Douglas County Commissioners split over elected officials' salaries
Per diems and mileage rates were set, the levy was approved, a report was heard from the state auditor's office and raises for some department heads were given while there was a debate over pay bumps for elected officials.
These were just a few of the items that took place at Tuesday's regular Douglas County Board meeting.
Douglas County commissioners were kept busy during the nearly three-hour-long meeting.
The commissioners, minus Commissioner Paul Anderson, who was absent from the meeting, adopted the proposed levy, which increased 6.3 percent. The 2010 budget was also adopted and is roughly $23.3 million.
Commissioners set per diems for county employees at $60, which was not an increase over last year. "We wanted to keep it the same," noted one of the commissioners.
The mileage reimbursement rate was approved at 50 cents per mile, which is the same as what the state sets. This also did not increase.
Three of the four commissioners approved a 3 percent increase in salaries for non-represented employees and appointed department heads. Commissioner Norm Salto voted against the 3 percent raise.
When it came time to adopt a resolution setting elected officials' salaries for 2010, a lengthy discussion was had among the commissioners. Elected officials include the sheriff, auditor-treasurer, recorder, county attorney and the commissioners.
Dan Olson made a motion to give elected officials - other than the county board members - a 3 percent raise.
"It was budgeted for, otherwise I wouldn't have made the motion," said Olson.
Board chair Bev Bales, after several minutes of silence, seconded Olson's motion, asking for discussion on the topic.
Commissioner Jerry Johnson said elected officials are different than appointed and that when looking at the whole county budget, giving elected officials a raise "probably wouldn't break the bank, but I think elected officials should hold the line."
Salto agreed, saying that when talking with residents he hears time and time again from people, "I am sick and tired of paying taxes. We can't handle any more."
He added that he doesn't want a raise and that he can live off of what he gets.
"We need to hold the line. This is not a political issue," said Salto.
Commissioner Bales said, "Nobody likes to watch their dollar more than me, but I think these people are deserving."
Bales and Olson voted to give elected officials a 3 percent raise, while Johnson and Salto voted against it.
No action was taken at this time because it was a split vote.
After the vote was taken, Douglas County Auditor/Treasurer Tom Reddick told commissioners, "From my perspective, the money is in the budget. I am OK with it. The funds are there."
It was decided that the commissioners would revisit the issue at their January 5 reorganizational meeting when all five commissioners will be present.

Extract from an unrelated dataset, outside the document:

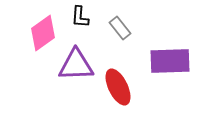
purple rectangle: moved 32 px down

The commissioners approved keeping their salaries the same - $26,000 per year.
Report from the state auditor
Bob Johnson from the Office of the State Auditor presented information to the commissioners on the state's audit of the county.
He said Douglas County is in a lot better shape than a lot of other counties around the state and added that the report was "pretty impressive."
Bob Johnson called the report "clean" and applauded those who work in the county's auditor/treasure office for the nice work they do.
"There were no difficulties in doing this audit and there were no disagreements with the management," Bob Johnson told commissioners, adding that he can't remember a time when he had a disagreement with management in Douglas County.
After Johnson was done, Olson complimented the auditor/treasurer's office, saying, "Kudos to the staff."